Which PHP libraries are the best to convert HTML to PDF, ePub, and PPT?

If you need to export your documents to pdf, ePub, and ppt (pptx), this article may come of handy. I have been in a project recently as a part a team working on an electronic educational web site, where educational materials were available online as articles, and also convertable from HTML to either a pdf document, an ePub document, or a Powerpoint pptx document. Then, it was required to render some articles into screenshots for presentations (mostly for PowerPoint). We have reviewed the libraries that were available, and came up with our choice of tools. And no, you don’t need expensive commercial solutions to do it!

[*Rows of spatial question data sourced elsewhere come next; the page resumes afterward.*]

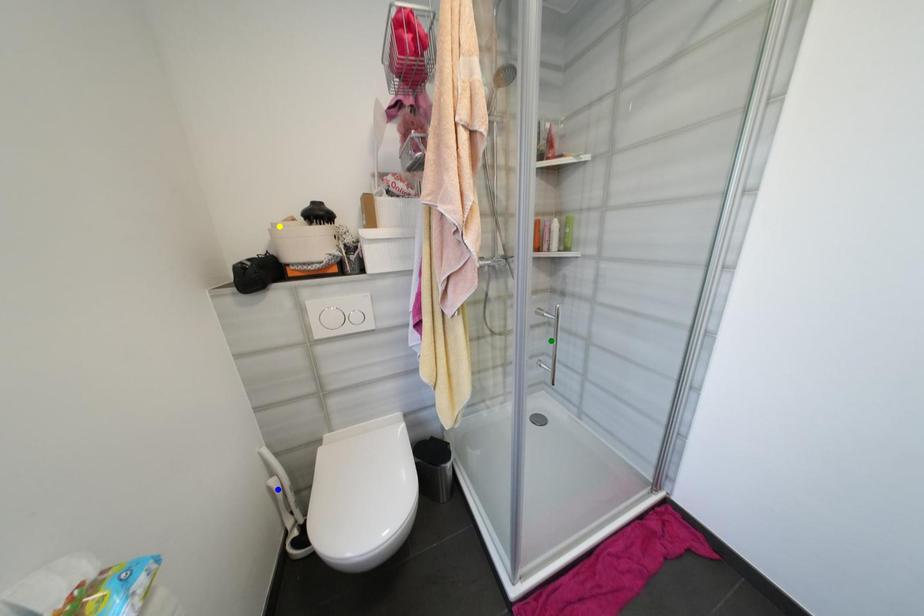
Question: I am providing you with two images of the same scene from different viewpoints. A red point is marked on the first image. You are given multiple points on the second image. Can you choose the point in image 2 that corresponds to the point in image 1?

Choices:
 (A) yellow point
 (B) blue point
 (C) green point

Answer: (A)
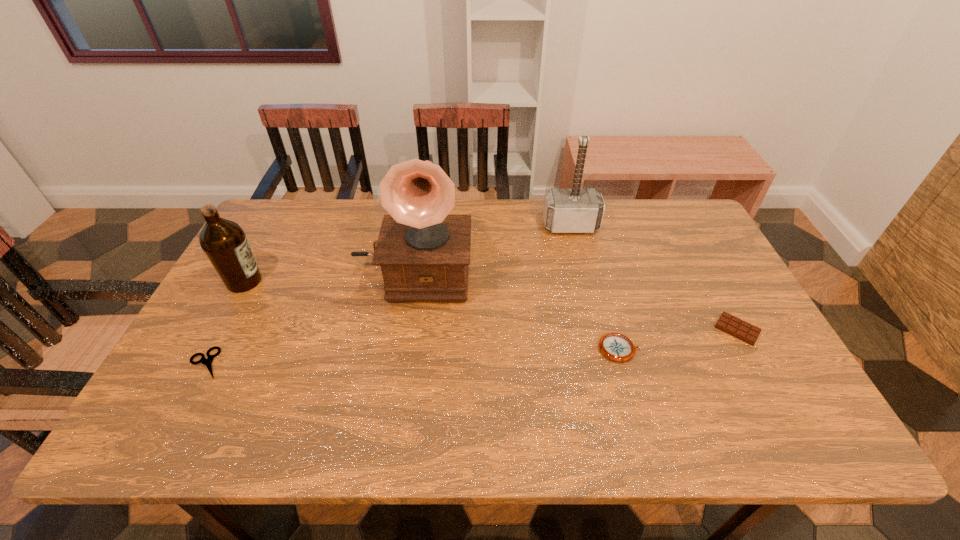
You are a GUI agent. You are given a task and a screenshot of the screen. Output one action in this format:
    pyautogui.click(x=<x>, y=<y>)
    Task: Click on the free space that satisfies the following two spatial constraints: 1. on the label of the fourth shortest object; 2. on the left side of the rightmost object
    This screenshot has width=960, height=540.
    Given the screenshot: What is the action you would take?
    pyautogui.click(x=218, y=329)

The height and width of the screenshot is (540, 960). Identify the location of free spot that satisfies the following two spatial constraints: 1. on the label of the compass; 2. on the left side of the third tallest object. (207, 349).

1. The best PDF PHP Library? Phpwkhtmltopdf.

In my previous article from about a year ago, I have advocated the use of the mpdf library for HTML to PDF conversion. However, this time, we had full control of the server, so we could also use binaries with PHP libraries as bridges. So, there is actually a champion, that can beat mPDF. And that champion of html-to-pdf conversion is wkthmltopdf.

Wkhtmltopdf is webkit-based. The binaries can be downloaded from the wkhtmltopdf downloads section. Debian and Ubuntu have a handicapped version in their repositories, so you would have to download wkhtmltopdf from their site. Then, you also need to install additional libraries, like, xfonts-75dpi and xvfb. These can be installed from the repositories. These libraries are needed for the server-side rendering.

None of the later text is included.